Can Technology Make the University Obsolete?, New Service Allows K-12 Students to Create Lesson Plans: Today’s EdTech News

Welcome to your Wednesday edition of our daily news roundup! Each day on Technapex, we’ll be assembling and posting the top edtech news of the week to keep you in the loop of all things education and technology related. To stay updated on our edtech news, make sure to follow us on Twitter: @Technapex.

Higher Ed

Why Gamification Is Winning Points on Campus – EdTech Magazine

  • Jennifer Zaino discusses the recent expansion of educational gamification intohigher ed institutions. RIT’s MAGIC center aims to use games to educate college students about the realities of loans and student debt in a fresh and entertaining platform.

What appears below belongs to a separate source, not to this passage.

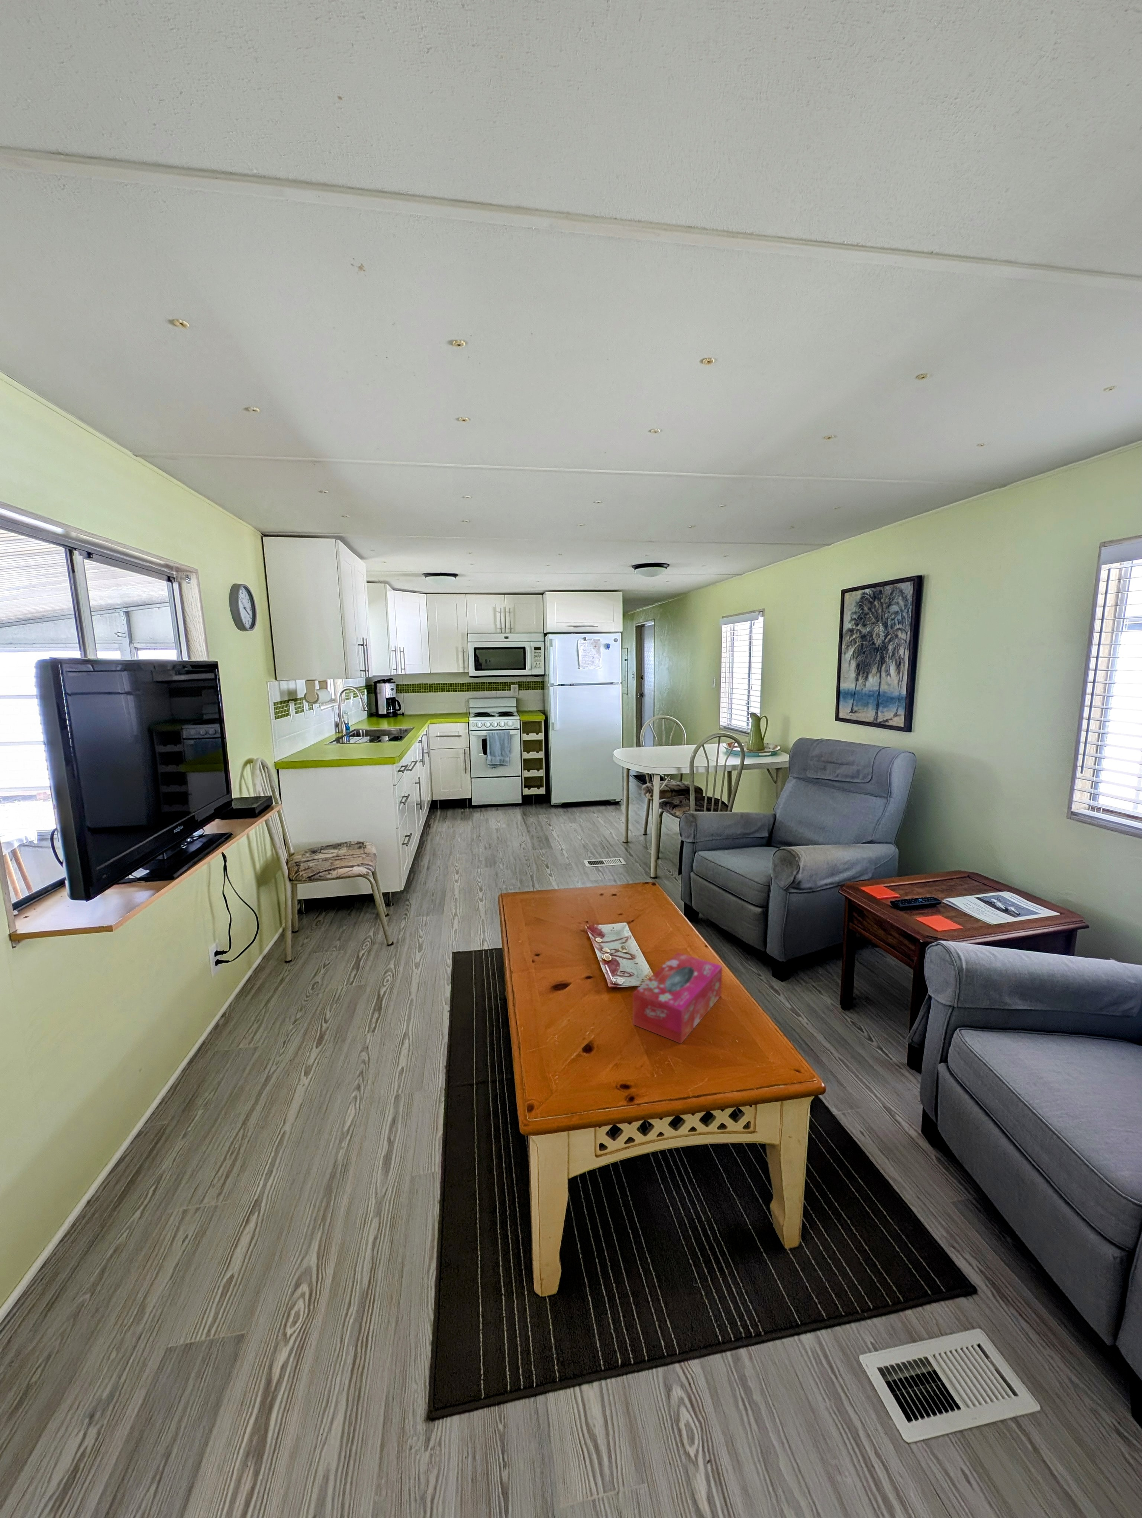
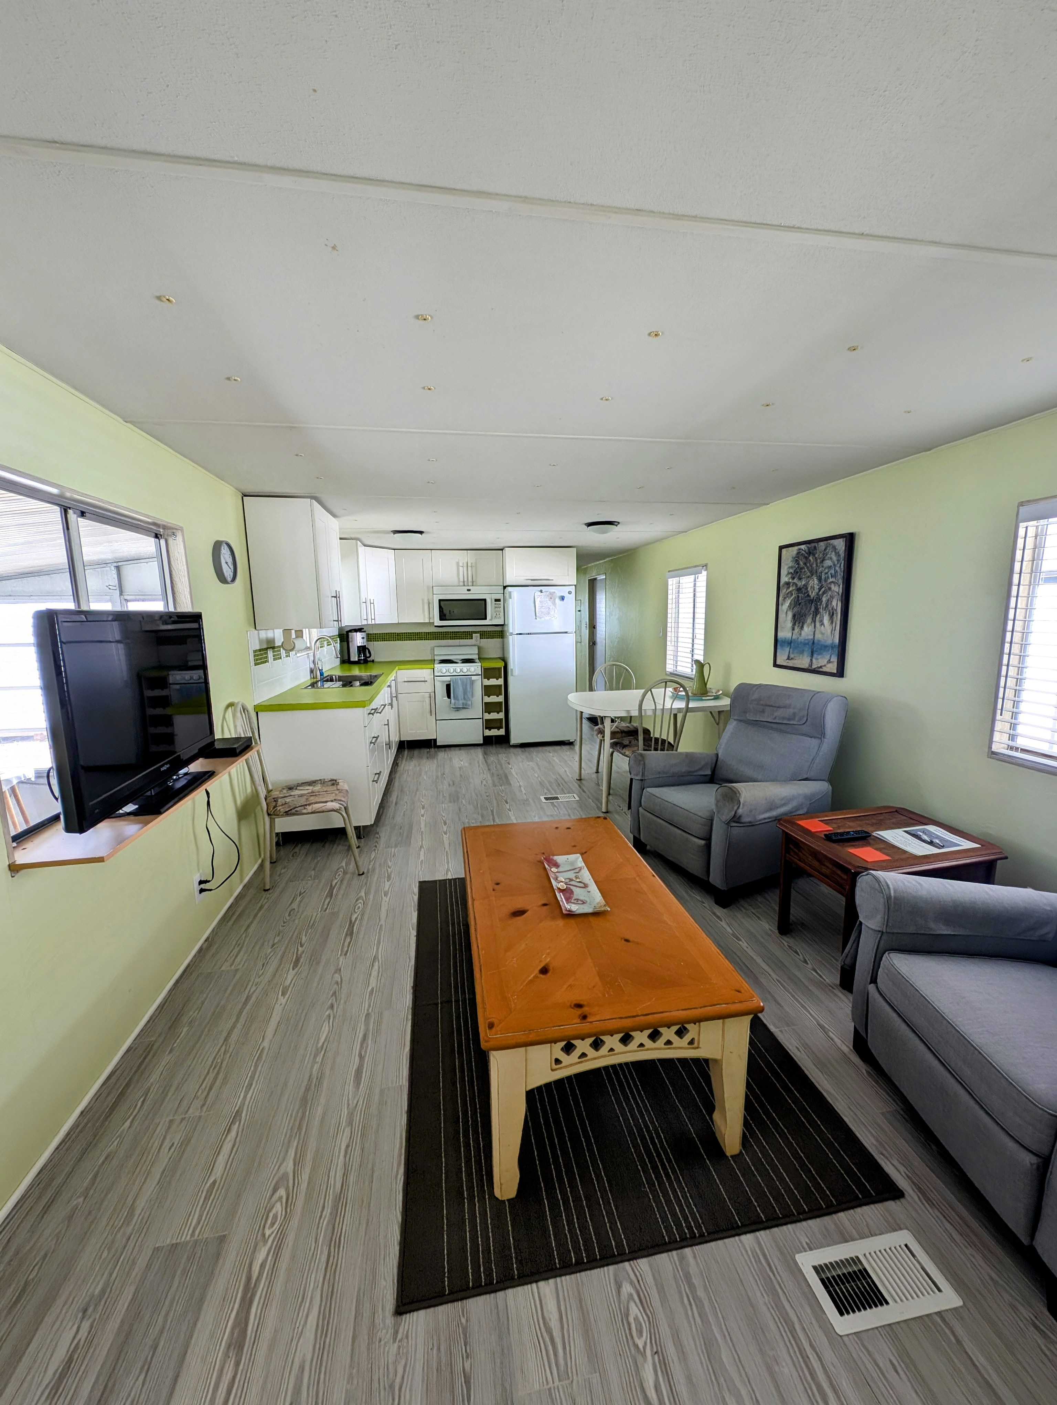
- tissue box [632,952,722,1044]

No More Double-Spending – Inside Higher Ed

  • Ry Rivard shares Stanford University’s push to end unnecessary student spending. Many students were found to be spending unnecessary money on resources published for free online by the university, the issue SIPX looks to correct.

Higher Education in the 21st Century: Is the Classroom Obsolete? – The Huffington Post

  • Angel Cabrera and Callie Le Renard discuss the impacts that education technology and online learning will have on the future of higher education. With the conversion from brick and mortar to virtual classrooms, students will find themselves with increased resources and less in-person instruction, while colleges will have to adopt new business models in order to remain financially sustainable.


More schools use cellphones as learning tools – USA TODAY

  • Josh Higgins discusses the implementation of cellphones and other portable devices within the classroom. By using the phones in constructive ways, students are more excited to learn as teachers use the new technology to employ more creative lesson plans.

Activate Instruction Puts Students in the Driver’s Seat – EdSurge

  • Christina Quattrocchi reports on Activate Instruction’s latest initiative to put students in control of the lesson plan. Through their new online resources, students can create their own “playlists” to work through at their own pace, and are able to collaborate with their classmates in the virtual environment to complete educational tasks.

A new class of education start-up – Financial Times

  • Philip Broughton shares the story of Stephanie Dua, an edtech entrepreneur who used to be responsible for raising funds for the New York public schooling system. Dua’s shift from the public to the private education sector may signal the imminent shift away toward greater tech implementation within classrooms.

15 startups graduate from DreamIt Ventures’ NYC summer class – VentureBeat

  • Devindra Hardawar provides coverage of DreamIt Ventures’ Demo Day for edtech startups. He gives brief summaries of the accelerator’s companies, and is continually updating the article as he encounters more startups worth mentioning.